Provided passage:
= Beginning of Section =

IRC bouncer setup with soju and gamja on Caddy web server
Categories: IRC
Soju is an IRC bouncer and gamja is a web client that works nicely with it. This article describes how to make them work with Caddy web server.
The file paths mentioned may vary depending on the operating system or Linux distribution used. I set this up using the current stable soju release (0.5.2) provided by Arch Linux.
Install gamja into your web server path:
git clone https://git.sr.ht/~emersion/gamja
cd gamja
npm install --production
You can optionally add a config.json
file in the gamja directory to define various settings. Note that you have to remove the comments from the example provided in the gamja site as they are not valid JSON. For this particular setup, there is no need to define a “url” option as the default “/socket” will be used.
In your DNS records, define a subdomain.
Example configuration block for Caddy:
irc.blabla.com {
encode gzip
tls my@email.com
root * /var/www/gamja
reverse_proxy /socket http://127.0.0.1:1234
file_server
}
Replace the port as you want.
You might want to add basicauth for access control.
/etc/soju/config
has by default
db sqlite3 /var/lib/soju/main.db
message-store fs /var/lib/soju/logs/
Run sojuctl
to create an admin user:
sudo sojuctl -config /etc/soju/config create-user username -admin
This will modify /var/lib/soju/main.db
, adding the new admin user. Save the password as it will be used when logging in via gamja.
In the next release, the admin user creation will be done with the sojudb command instead.
The systemd service file provided by the Arch Linux package did not work for me, so I adapted Damjan Georgievski’s example service, resulting in a /etc/systemd/system/soju.service
that looked like this:
[Unit]
Description=soju IRC bouncer service
Documentation=https://soju.im/
Documentation=man:soju(1) man:sojuctl(1)
Wants=network-online.target
After=network-online.target
[Service]
Type=simple
User=soju
Group=soju
DynamicUser=yes
StateDirectory=soju
ConfigurationDirectory=soju
RuntimeDirectory=soju
ExecStart=/usr/bin/soju --config /etc/soju/config -listen ws+insecure://127.0.0.1:3001
ExecReload=/bin/kill -HUP $MAINPID
Restart=on-failure
[Install]
WantedBy=multi-user.target
Update 21 March 2023: soju now ships with an example service file soju/contrib/soju.service
thanks to Damjan.

= End of Section =

Dataset records:
= Beginning of Section =

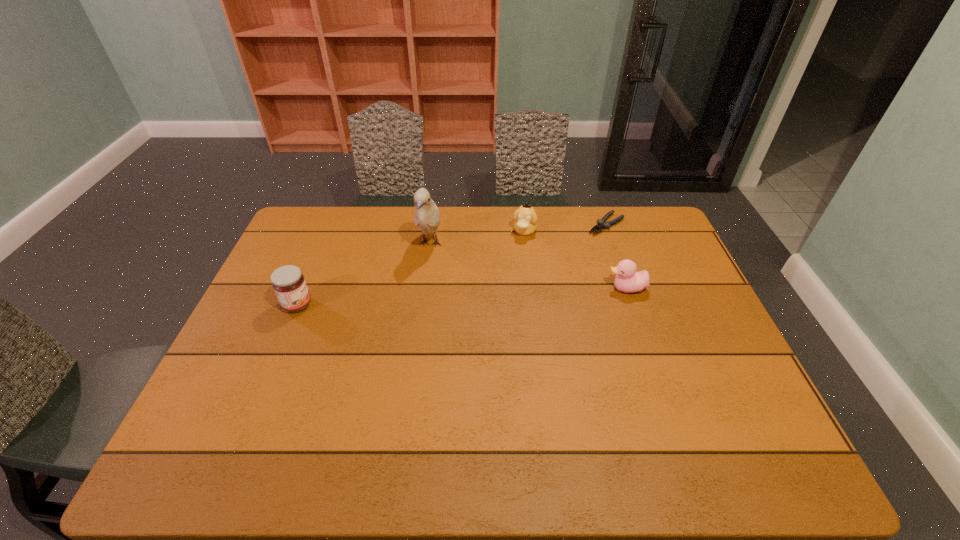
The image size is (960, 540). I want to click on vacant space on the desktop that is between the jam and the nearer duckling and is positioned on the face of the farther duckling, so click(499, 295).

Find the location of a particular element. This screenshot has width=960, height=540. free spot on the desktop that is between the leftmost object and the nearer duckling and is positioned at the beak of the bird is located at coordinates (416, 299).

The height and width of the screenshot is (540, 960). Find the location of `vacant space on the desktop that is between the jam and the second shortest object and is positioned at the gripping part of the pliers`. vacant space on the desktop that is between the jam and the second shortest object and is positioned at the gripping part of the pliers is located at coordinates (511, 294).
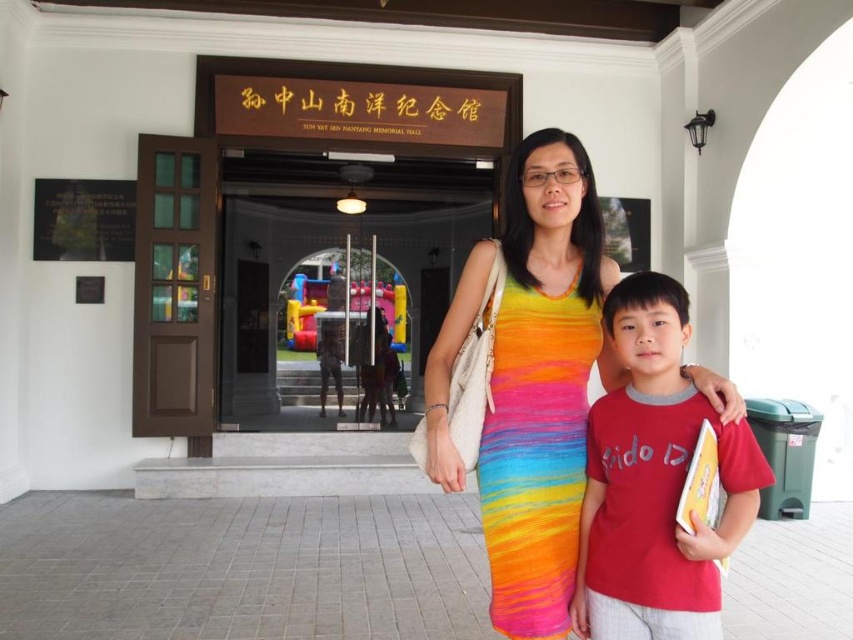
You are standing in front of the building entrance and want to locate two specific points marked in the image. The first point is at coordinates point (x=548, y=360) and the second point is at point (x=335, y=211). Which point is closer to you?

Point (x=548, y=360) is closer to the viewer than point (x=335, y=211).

= End of Section =
= Beginning of Section =

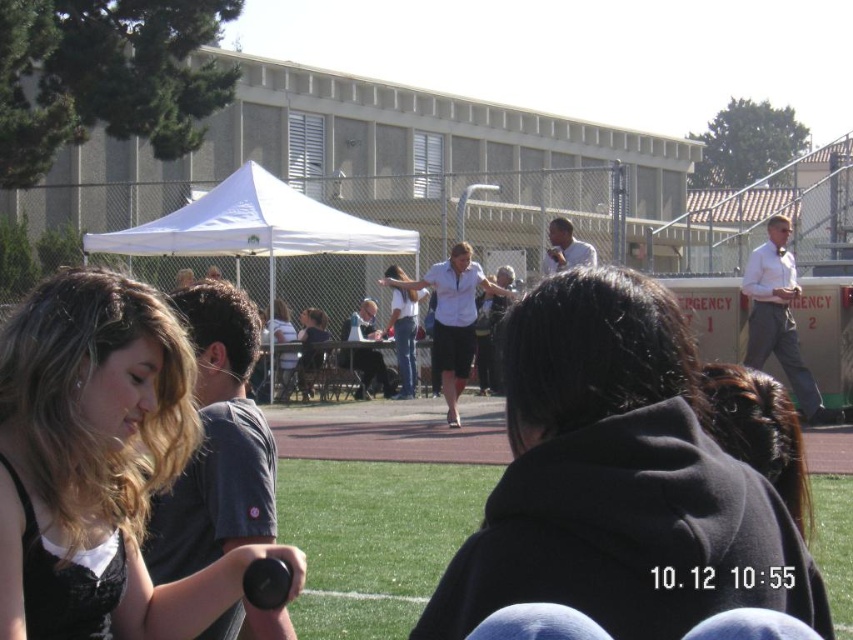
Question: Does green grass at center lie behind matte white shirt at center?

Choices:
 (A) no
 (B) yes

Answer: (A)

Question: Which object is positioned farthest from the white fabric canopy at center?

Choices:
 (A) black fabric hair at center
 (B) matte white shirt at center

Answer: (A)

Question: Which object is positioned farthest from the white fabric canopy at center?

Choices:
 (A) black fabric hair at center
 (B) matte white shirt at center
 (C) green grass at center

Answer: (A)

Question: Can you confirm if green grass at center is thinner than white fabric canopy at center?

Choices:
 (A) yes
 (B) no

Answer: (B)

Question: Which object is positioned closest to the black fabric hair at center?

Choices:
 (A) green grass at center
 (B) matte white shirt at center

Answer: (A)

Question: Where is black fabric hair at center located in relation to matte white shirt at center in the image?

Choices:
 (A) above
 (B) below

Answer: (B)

= End of Section =

Brief A: According to the soju and gamja setup guide, which soju release was used for this setup?
Brief B: In the soju and gamja setup guide, begin at the words "IRC bouncer setup" and stop after "will be used.". Rewrite that part with "Caddy" renamed to "Nginx" everywhere it appears.
Brief C: Extend the soju and gamja setup guide past its final sentence.

Final answer A: The current stable release, 0.5.2, provided by Arch Linux.

Final answer B:
IRC bouncer setup with soju and gamja on Nginx web server
Categories: IRC
Soju is an IRC bouncer and gamja is a web client that works nicely with it. This article describes how to make them work with Nginx web server.
The file paths mentioned may vary depending on the operating system or Linux distribution used. I set this up using the current stable soju release (0.5.2) provided by Arch Linux.
Install gamja into your web server path:
git clone https://git.sr.ht/~emersion/gamja
cd gamja
npm install --production
You can optionally add a config.json
file in the gamja directory to define various settings. Note that you have to remove the comments from the example provided in the gamja site as they are not valid JSON. For this particular setup, there is no need to define a “url” option as the default “/socket” will be used.

Final answer C:
Enable and start the service with
sudo systemctl enable --now soju
Now you can navigate to your subdomain with a web browser and log into gamja with the admin user name and password.
In the gamja interface, click “bouncer” in the top left to attach to the bouncer. Click “Add network” in the top right to add an IRC network. You can say /msg BouncerServ help
to see all the commands you can use to interact with the bouncer. The commands are also documented in soju’s manual.
Regarding the first steps, note what the soju manual says in the description:
When joining a channel, the channel will be saved and automatically joined on the next connection. When registering or authenticating with NickServ, the credentials will be saved and automatically used on the next connection if the server supports SASL.
To conveniently access the log text files with my normal user, I use bindfs and FUSE. I avoid having to mess around with permissions by adding a line like this to /etc/fstab
:
/var/lib/soju/logs /home/myuser/sojulogs fuse.bindfs force-user=myuser,force-group=myuser,create-for-user=soju,create-for-group=soju,create-with-perms=g=rD,chgrp-ignore,chown-ignore,chmod-ignore 0 0
and creating the corresponding directory to bind to and mounting it with sudo mount /home/myuser/sojulogs
. If you are interested in trying this out, you can start by checking the distro availability of bindfs from Repology.
Thanks to everyone who helped me on #soju at Libera Chat and Caddy server forum!